Monday, November 14, 2011
Anorexia, recovery, and walking without crutches.
I was driving in my car on the way home from Starbucks the other day, red cup in hand, when I realized that Thanksgiving is a mere week away. Thanksgiving is one of my favorite holidays, and not just because it provides adults with a socially acceptable excuse to wear stretchy pants and eat diner at 2 pm. On Thanksgiving, I love pulling my children onto my lap and talking about what they're thankful for. Sometimes their answers are silly, sometimes introspective - but always memorable.
This Thanksgiving I myself have something to be very thankful for. It marks the two year anniversary of my discharge from an inpatient treatment center for anorexia and bulimia. It was two years ago this week that I left, still underweight and medically compromised, to begin my tenuous journey towards recovery. Two years since I sat in endless hours of group therapy, two years since I was woken up at 5:30 to get weighed in a hospital gown, two years since I argued over meals, refused to drink water, and cried over a half pound weight gain.
Recovery is a very difficult thing to classify. Most mental health professionals are hard-pressed to define exactly what recovery means, and within the field, there is debate and no consensus on how to do so. Is it enough to restore to an appropriate weight and begin menstruating again (i.e., physical recovery), but still be having eating disordered thoughts (i.e., psychological recovery)? Other improvements may be behavioral (e.g., cessation of restricting food, excessive exercise, binging, and purging), and social (e.g., ability to create and maintain meaningful relationships and be successful in school or work).
I can't deny that there have been slips in the last two years - brief periods of a return to eating disorder behaviors. A slide towards symptoms is sort of automatic response for me when I'm feeling stressed, lonely, angry, or overwhelmed. Almost involuntarily, my brain turns to the eating disorder to “heal” these feelings.
Many mental health professionals have described an eating disorder as a crutch. For me, anorexia helped me self-regulate (or self-medicate) my often crippling anxiety. Some of this was the response to starvation unique to eating disorders – not eating altered my brain chemistry and made me feel better. Some of the response was psychological and related to the meaning I attributed to my anorexia: that it made me special and unique, that I could tell myself it didn’t matter if I screwed up at X because at least I could be good at losing weight. Self-starvation was a compulsion I used to alleviate the anxiety of, well, pretty much anything.
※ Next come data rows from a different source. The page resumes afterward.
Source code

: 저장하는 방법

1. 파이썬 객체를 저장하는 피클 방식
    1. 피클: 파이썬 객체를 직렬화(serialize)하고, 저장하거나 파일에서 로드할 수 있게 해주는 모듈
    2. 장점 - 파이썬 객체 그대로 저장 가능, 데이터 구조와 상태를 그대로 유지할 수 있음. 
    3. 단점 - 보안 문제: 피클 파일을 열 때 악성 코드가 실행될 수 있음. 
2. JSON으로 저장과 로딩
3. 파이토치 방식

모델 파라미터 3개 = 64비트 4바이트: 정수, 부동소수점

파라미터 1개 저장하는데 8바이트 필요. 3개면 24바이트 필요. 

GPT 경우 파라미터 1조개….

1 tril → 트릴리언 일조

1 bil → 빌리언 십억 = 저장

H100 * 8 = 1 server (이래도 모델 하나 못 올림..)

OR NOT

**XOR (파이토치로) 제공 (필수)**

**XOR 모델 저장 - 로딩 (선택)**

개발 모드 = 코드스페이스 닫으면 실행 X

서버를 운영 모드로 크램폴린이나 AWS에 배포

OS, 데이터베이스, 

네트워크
Some psychologists believe that you are using a crutch because you are hurt somehow. But I just can’t buy the theory that eating disorders are solely some kind of metaphorical attempt to heal a past hurt. I may have been off-kilter before the anorexia came around, but that doesn’t hold a candle to how whacked out my brain and life are now. Yes, the eating disorder made me feel better in profound ways, but I’ve known people who were very well-adjusted before they got sick.
I guess the best comparison is this: being susceptible to an eating disorder is like being prone to bone problems. There’s a greater likelihood that something is going to throw you “off course,” either in terms of stress or mood or whatever, and so you’re much more likely to find yourself using a crutch, just as someone prone to fractured or broken bones is probably more likely to wind up using crutches at some point.
But I realize that the only way to learn how to walk without crutches isn’t really to sit around and ask what is hurting and why and acknowledge that part of you. The only way to walk without crutches is to…walk without crutches. That translates to an absence of eating disorder symptoms, end of story. That’s not to say that you won’t need a lot of support and training to learn how to do this, but the analogy of a psychological disease to a broken ankle isn’t 100% perfect. You do need to stay off of a broken ankle to let the bone heal. In that case, the crutches are serving a good purpose. They’re benefiting you. An eating disorder has many functions, but it’s far from beneficial.
Recovery is similar to rehab from a physical injury, like a broken leg, in that it involves the repetition of a lot of seemingly basic behaviors (such as eating) until my “recovery muscles” are strengthened. I can’t get there, though, unless I abandon the crutches. Understanding why I’m using them isn’t much use unless I actually stop depending on them. Using actual crutches to let your leg heal is a legitimate purpose and helps your body heal. Using an eating disorder as an “emotional crutch” might make me feel better, but it’s not helping my mind heal. The eating disorder essentially broke my leg and than gave me crutches to “help” me out.
So where am I now? The crutches are still there, though I rely on them a lot less than I did a year ago. Ultimately, the decision to recover, to learn how to function without eating disorder symptoms, is mine and mine alone. That means eating with friends, eating foods that occasionally terrify me, and making myself vulnerable to stress. It also means living fully, walking independently, and being thankful for my progress.